Sinar mata Wanita Tanpa Sukma mengunjukkan rasa kebenciannya yang memuncak. Katanya sambil kertak gigi:

“Anak perempuan Sam-goan Pangcu, Tan Hiang Kun memang tidak berdosa, tapi apakah aku harus berdosa? Dia masih belum tentu akan kehilangan keberuntungan benar-benar. Tapi aku? Hahahahaha ”

Suara ketawanya menandakan pikirannya yang sudah terganggu, agaknya mengandung rasa benci dan sakit hati yang meluap-luap.

“Tidak perduli bagaimana keadaan yang sebenarnya, kau sendirilah yang pergi menyelesaikannya urusan kepalanya Auw-yang Khin itu kepada Sam-goan Lojin! Kau suka pergi ke Ie-hun-San chung secara baik-baik ataukah aku yang ”

“Tidak ada perlunya bagiku untuk menyelesaikan kepada siapapun juga.”

“Kalau begitu kau ingin aku minta dengan kekerasan?” “Barang kali kau tidak sanggup lakukan.”

Tepat pada saat itu sesosok bayangan orang melayang turun di hadapan Wanita Tanpa Sukma. Agaknya sangat kegirangan bagaikan menemukan benda berharga, orang itu berkata:

“Adik yang manis, alangkah sengsaranya aku mencari kau!”
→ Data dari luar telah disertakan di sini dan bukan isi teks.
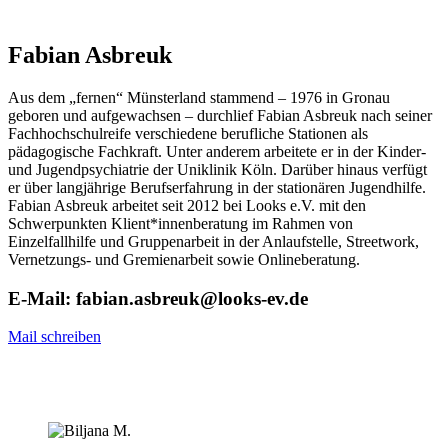
Fabian Asbreuk
Aus dem „fernen“ Münsterland stammend – 1976 in Gronau
geboren und aufgewachsen – durchlief Fabian Asbreuk nach seiner
Fachhochschulreife verschiedene berufliche Stationen als
pädagogische Fachkraft. Unter anderem arbeitete er in der Kinder-
und Jugendpsychiatrie der Uniklinik Köln. Darüber hinaus verfügt
er über langjährige Berufserfahrung in der stationären Jugendhilfe.
Fabian Asbreuk arbeitet seit 2012 bei Looks e.V. mit den
Schwerpunkten Klient*innenberatung im Rahmen von
Einzelfallhilfe und Gruppenarbeit in der Anlaufstelle, Streetwork,
Vernetzungs- und Gremienarbeit sowie Onlineberatung.
E-Mail: fabian.asbreuk@looks-ev.de
Mail schreiben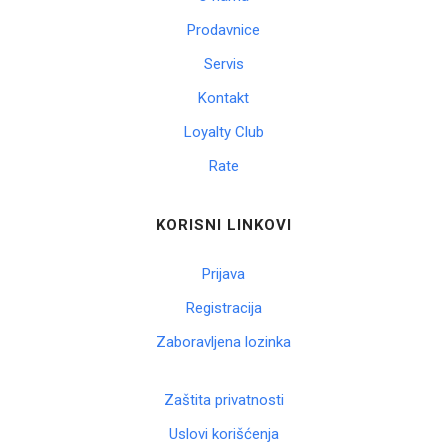
Prodavnice
Servis
Kontakt
Loyalty Club
Rate
KORISNI LINKOVI
Prijava
Registracija
Zaboravljena lozinka
Zaštita privatnosti
Uslovi korišćenja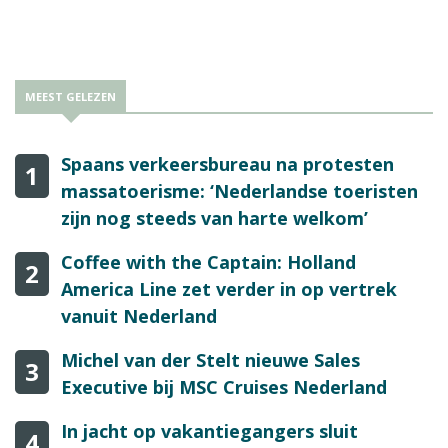
MEEST GELEZEN
Spaans verkeersbureau na protesten
1
massatoerisme: ‘Nederlandse toeristen
zijn nog steeds van harte welkom’
Coffee with the Captain: Holland
2
America Line zet verder in op vertrek
vanuit Nederland
Michel van der Stelt nieuwe Sales
3
Executive bij MSC Cruises Nederland
In jacht op vakantiegangers sluit
4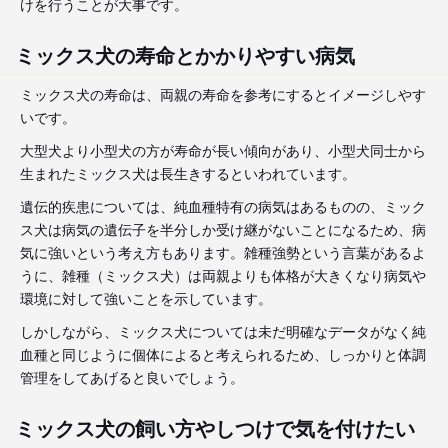
けを行うことが大事です。
ミックス犬の寿命とかかりやすい病気
ミックス犬の寿命は、両親の寿命を参考にするとイメージしやす
いです。
大型犬より小型犬の方が寿命が長い傾向があり、小型犬同士から
生まれたミックス犬は長生きするといわれています。
遺伝的疾患については、純血種特有の病気はあるものの、ミック
ス犬は病気の遺伝子を半分しか受け継がないことになるため、病
気に強いという考え方もあります。雑種強勢という言葉があるよ
うに、雑種（ミックス犬）は両親よりも体格が大きくなり病気や
環境に対して強いことを示しています。
しかしながら、ミックス犬については未だ明確なデータがなく純
血種と同じように個体によると考えられるため、しっかりと体調
管理をしてあげると良いでしょう。
ミックス犬の飼い方やしつけで気を付けたい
Orang itu adalah seorang pemuda berdandan ringkas, usianya kira-kira duapuluhan. Wajahnya cukup tampan, tapi dari sikapnya yang ceriwis, ia termasuk satu jenis dari pemuda hidung belang. Berhadapan dengan Wanita Tanpa Sukma sekujur badannya dan tulang-tulangnya seperti sudah lemas. Sepasang matanya memandang liar kepada wanita cantik itu. Sikapnya ini benar-benar sangat menjemukan.
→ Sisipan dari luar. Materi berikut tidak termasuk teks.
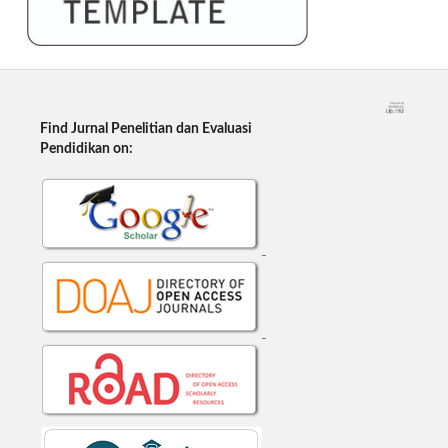
Find Jurnal Penelitian dan Evaluasi
Pendidikan on: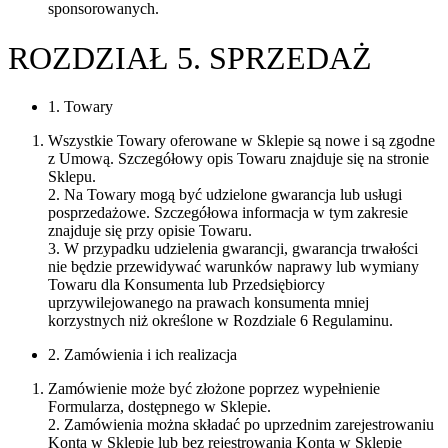
sponsorowanych.
ROZDZIAŁ 5. SPRZEDAŻ
1. Towary
Wszystkie Towary oferowane w Sklepie są nowe i są zgodne
z Umową. Szczegółowy opis Towaru znajduje się na stronie
Sklepu.
2. Na Towary mogą być udzielone gwarancja lub usługi
posprzedażowe. Szczegółowa informacja w tym zakresie
znajduje się przy opisie Towaru.
3. W przypadku udzielenia gwarancji, gwarancja trwałości
nie będzie przewidywać warunków naprawy lub wymiany
Towaru dla Konsumenta lub Przedsiębiorcy
uprzywilejowanego na prawach konsumenta mniej
korzystnych niż określone w Rozdziale 6 Regulaminu.
2. Zamówienia i ich realizacja
Zamówienie może być złożone poprzez wypełnienie
Formularza, dostępnego w Sklepie.
2. Zamówienia można składać po uprzednim zarejestrowaniu
Konta w Sklepie lub bez rejestrowania Konta w Sklepie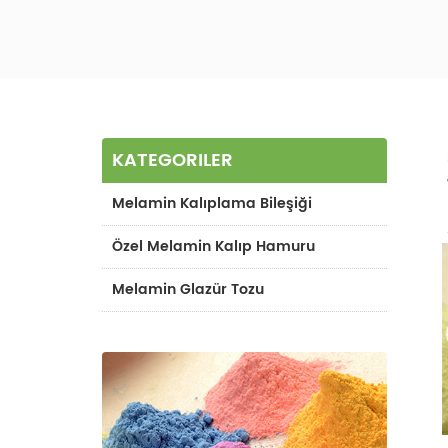
KATEGORILER
Melamin Kalıplama Bileşiği
Özel Melamin Kalıp Hamuru
Melamin Glazür Tozu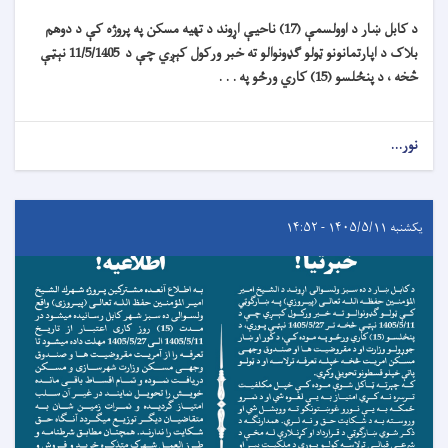
د کابل ښار د اوولسمې (17) ناحیې اړوند د تهیه مسکن په پروژه کې د دوهم
بلاک د اپارتمانونو ټولو ګډونوالو ته خبر ورکول کېږي چې د 11/5/1405 نېټې
څخه ، د پنځلسو (15) کاري ورځو په . . .
نور...
یکشنبه ۱۴۰۵/۵/۱۱ - ۱۴:۵۲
Wanita Tanpa Sukma unjukkan ketawanya yang melewati batas kegenitannya. Setelah puas ketawa, ia baru berkata:

“Kau masih ingat aku?”

“Adikku yang manis, terhadap kau, begitu aku melihat lantas jatuh hati. Sebaiknya dengan kau sehabis pertemuan kita itu lantas pergi tanpa pamit, sehingga membuat aku memikiri dirimu hampir menjadi gila….”

“Sudah cukup!” memotong Hui Kiam dengan nada suara dingin.
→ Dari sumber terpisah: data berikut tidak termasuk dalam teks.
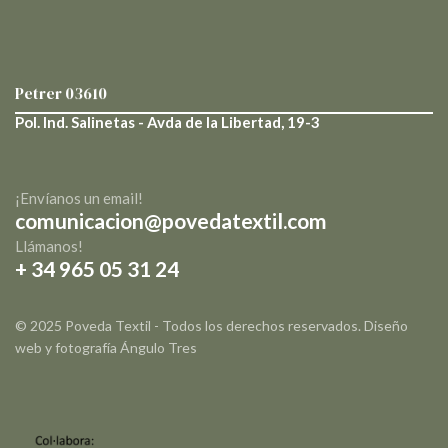
Petrer
03610
Pol. Ind. Salinetas - Avda de la Libertad, 19-3
¡Envíanos un email!
comunicacion@povedatextil.com
Llámanos!
+ 34 965 05 31 24
© 2025 Poveda Textil - Todos los derechos reservados. Diseño
web y fotografía
Ángulo Tres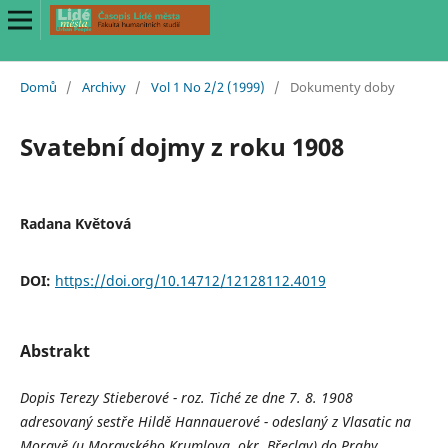
Domů
/
Archivy
/
Vol 1 No 2/2 (1999)
/
Dokumenty doby
Svatební dojmy z roku 1908
Radana Květová
DOI:
https://doi.org/10.14712/12128112.4019
Abstrakt
Dopis Terezy Stieberové - roz. Tiché ze dne 7. 8. 1908
adresovaný sestře Hildě Hannauerové - odeslaný z Vlasatic na
Moravě (u Moravského Krumlova, okr. Břeclav) do Prahy.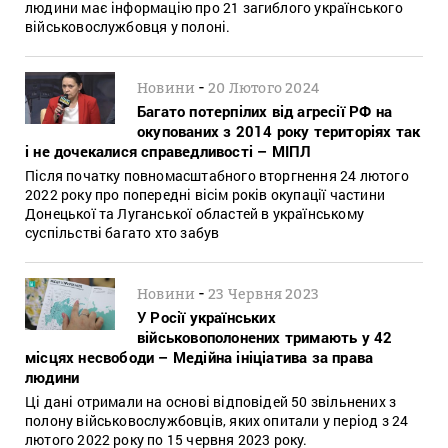
людини має інформацію про 21 загиблого українського
військовослужбовця у полоні.
-
Новини
20 Лютого 2024
Багато потерпілих від агресії РФ на
окупованих з 2014 року територіях так
і не дочекалися справедливості – МІПЛ
Після початку повномасштабного вторгнення 24 лютого
2022 року про попередні вісім років окупації частини
Донецької та Луганської областей в українському
суспільстві багато хто забув
-
Новини
23 Червня 2023
У Росії українських
військовополонених тримають у 42
місцях несвободи – Медійна ініціатива за права
людини
Ці дані отримали на основі відповідей 50 звільнених з
полону військовослужбовців, яких опитали у період з 24
лютого 2022 року по 15 червня 2023 року.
Pemuda itu agaknya hingga saat itu baru sadar kalau di situ masih ada Hui Kiam. Setelah mengawasi sejenak, timbullah perasaan cemburunya. Tapi ketika sinar matanya kebentrok dengan sinar mata Hui-Kiam yang tajam dingin, dengan tanpa sadar ia mundur satu tindak dan dengan suara gusar ia berkata:

“Kau siapa?”

Hui Kiam diam saja, agaknya segan menjawab pertanyaan itu.

Wanita Tanpa Sukma ketawa terkekeh-kekeh. Kemudian dengan acuh ia berkata:

“Mengapa kau cemburu? Tidak apa-apa, kita adalah musuh!”

Pemuda itu melirik Hui Kiam sejenak. Dengan sikap mengumpak ia berkata kepada Wanita Tanpa Sukma:

“Adikku yang manis, biarlah aku yang membereskan!” 'Barangkali kau bukan tandingannya….”

“Mustahil!”

“Tahukah kau siapa dia?”

“Siapakah dia sebetulnya bocah liar ini?” “Penggali Makam!” “Apa? Dia... adalah Penggali Makam?”

Muka pemuda itu segera mengunjukkan rasa ketakutan. Setindak demi setindak ia melangkah mundur. Dengan tanpa sadar sudah berdiri berendeng dengan Wanita Tanpa Sukma.

Wanita Tanpa Sukma lantas berkata sambil ketawa cekikikan: “Lihat,   kau   sekarang   ketakutan   setengah   mati.      Jangan

perdulikan dia. Sekarang aku hendak tanya padamu, apa kau cinta

aku?”

Pemuda itu nampaknya kegirangan. Dengan mata merem melek ia menjawab:

“Perlu kujelaskan lagi?”

“Sekalipun mati kau juga masih cinta aku?” “Ini… sudah tentu!”

“Hingga saat ini, kita baru saling bertemu dua kali, bagaimana kau dapat mencintai diriku begitu dalam?”

“Adikku yang manis, inilah yang dinamakan jodoh, begitu lihat lantas jatuh hati!”

Paras Wanita Tanpa Sukma terlintas suatu perubahan aneh. Ia rapatkan tubuhnya kepada pemuda itu. Dengan nada genit ia berkata:

“Aku tidak percaya. Lelaki mulut manis paling tidak boleh dipercaya. Mula-mula saja manis melebihi madu, tapi akhirnya dibuang seperti sampah.”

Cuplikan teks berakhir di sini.